LVLM Dependence: TSG/PSA are currently aligned with InternVL2-1B. The generalizability to other LLMs without retraining TSG remains to be explored.
Future Directions: Exploring more flexible conditional sampling (e.g., Normalizing Flows or Diffusion) and cross-LLM semantic alignment for plug-and-play capability.
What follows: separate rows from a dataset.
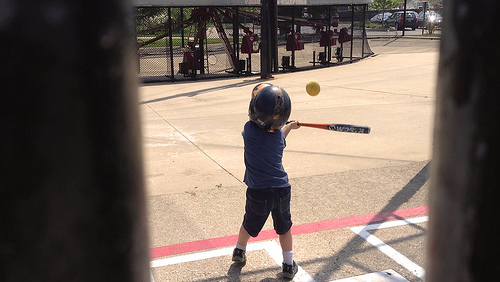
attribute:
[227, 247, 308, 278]
shoes — white, black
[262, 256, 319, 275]
shoes — black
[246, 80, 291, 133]
helmet — black, orange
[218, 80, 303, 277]
boy — little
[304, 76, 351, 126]
ball — yellow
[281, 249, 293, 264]
sock — white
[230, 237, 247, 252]
sock — white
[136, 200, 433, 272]
line — red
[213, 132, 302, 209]
shirt — navy blue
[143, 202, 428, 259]
line — red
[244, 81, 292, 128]
helmet — blue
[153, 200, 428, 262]
line — red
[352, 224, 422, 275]
line — white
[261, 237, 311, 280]
line — white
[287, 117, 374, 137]
bat — red, black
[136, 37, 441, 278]
concrete — light brown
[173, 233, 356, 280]
lines — white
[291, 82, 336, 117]
yellow baseball — large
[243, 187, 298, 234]
shorts — black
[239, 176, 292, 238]
shorts — jean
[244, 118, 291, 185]
shirt — blue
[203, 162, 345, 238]
shorts — dark blue, denim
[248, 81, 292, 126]
helmet — black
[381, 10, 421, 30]
vehicle — black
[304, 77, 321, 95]
ball — large, yellow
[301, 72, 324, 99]
ball — orange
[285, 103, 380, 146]
bat — black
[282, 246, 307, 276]
socks — white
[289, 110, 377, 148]
bat — red, black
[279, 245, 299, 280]
sock — white, black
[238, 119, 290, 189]
t-shirt — blue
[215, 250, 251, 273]
sock — white, black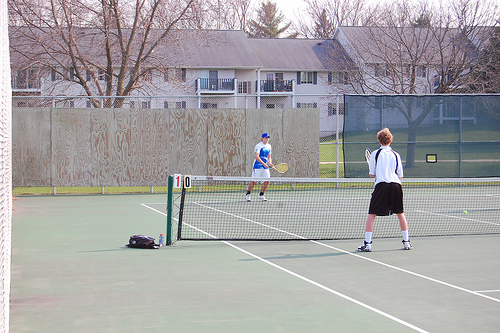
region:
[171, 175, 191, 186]
numbers for keeping score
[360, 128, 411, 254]
tennis player wearing black and white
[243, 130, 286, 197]
tennis player wearing blue and white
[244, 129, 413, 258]
two tennis players outside on the court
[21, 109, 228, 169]
wooden boards attached to the fence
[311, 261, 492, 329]
white lines on the tennis court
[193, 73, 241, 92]
outdoor deck on the building in the background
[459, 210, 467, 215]
green tennis ball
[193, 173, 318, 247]
net between the two tennis players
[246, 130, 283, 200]
tennis player wearing a blue hat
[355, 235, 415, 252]
Boy wearing shoes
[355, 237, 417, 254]
Boy is wearing shoes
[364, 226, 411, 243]
Boy wearing socks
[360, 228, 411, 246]
Boy is wearing white socks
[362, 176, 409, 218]
Boy wearing shorts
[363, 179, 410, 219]
Boy is wearing shorts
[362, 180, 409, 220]
Boy wearing black shorts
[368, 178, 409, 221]
Boy is wearing black shorts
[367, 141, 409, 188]
Boy wearing a shirt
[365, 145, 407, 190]
Boy is wearing a shirt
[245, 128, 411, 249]
two men playing tennis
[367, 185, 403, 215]
man wearing black shorts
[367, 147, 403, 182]
white and black top man is wearing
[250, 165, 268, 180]
white shorts man is wearing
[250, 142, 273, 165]
blue and white top man is wearing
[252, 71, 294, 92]
deck on building in the distance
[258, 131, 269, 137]
boy wearing a blue cap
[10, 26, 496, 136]
town homes in the distance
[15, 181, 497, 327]
green and white tennis court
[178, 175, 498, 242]
black and white tennis net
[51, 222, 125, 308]
tennis court that is fading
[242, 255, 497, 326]
white lines painted for boundaries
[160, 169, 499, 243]
net for boundaries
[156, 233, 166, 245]
water bottle to quench thirst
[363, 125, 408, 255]
boy in tennis gear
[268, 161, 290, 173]
racquet for a game of tennis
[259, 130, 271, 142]
hat to protect eyes from sun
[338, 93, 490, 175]
high fence to block of tennis court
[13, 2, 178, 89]
trees without leaves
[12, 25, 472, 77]
buildings for people to live in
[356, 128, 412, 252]
A male playing tennis.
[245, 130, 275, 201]
A man wearing blue and white.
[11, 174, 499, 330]
A green and white tennis court.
vs. Traditional/Learned Codecs: Traditional codecs optimize for pixel distortion and fixed rates; Ours targets semantic fidelity and provides variable rates, significantly outperforming VVC at ultra-low bitrates.
vs. Variable Bitrate Compression (FlexTok, etc.): Others typically use static or heuristic handling for missing tokens; Ours uses TFP to predict missing tokens via conditional Gaussian modeling while adding minimal parameters.
vs. "Reconstruct-then-understand" (DiffEIC): These models decode to images first, which is slower (1621ms vs Ours 38ms) and introduces a modality gap that Ours bypasses.

Rating¶

Novelty: ⭐⭐⭐⭐⭐ The "token flow" discovery combined with conditional Gaussian completion and direct LLM feeding creates a cohesive and innovative framework.
Experimental Thoroughness: ⭐⭐⭐⭐ Strong dual-path evaluations and ablations, though wider LVLM generalization tests would be beneficial.
Writing Quality: ⭐⭐⭐⭐⭐ Excellent motivation-to-theory-to-method chain.
Value: ⭐⭐⭐⭐ Highly practical for bandwidth-constrained "human-machine co-use" scenarios like satellite links or edge devices.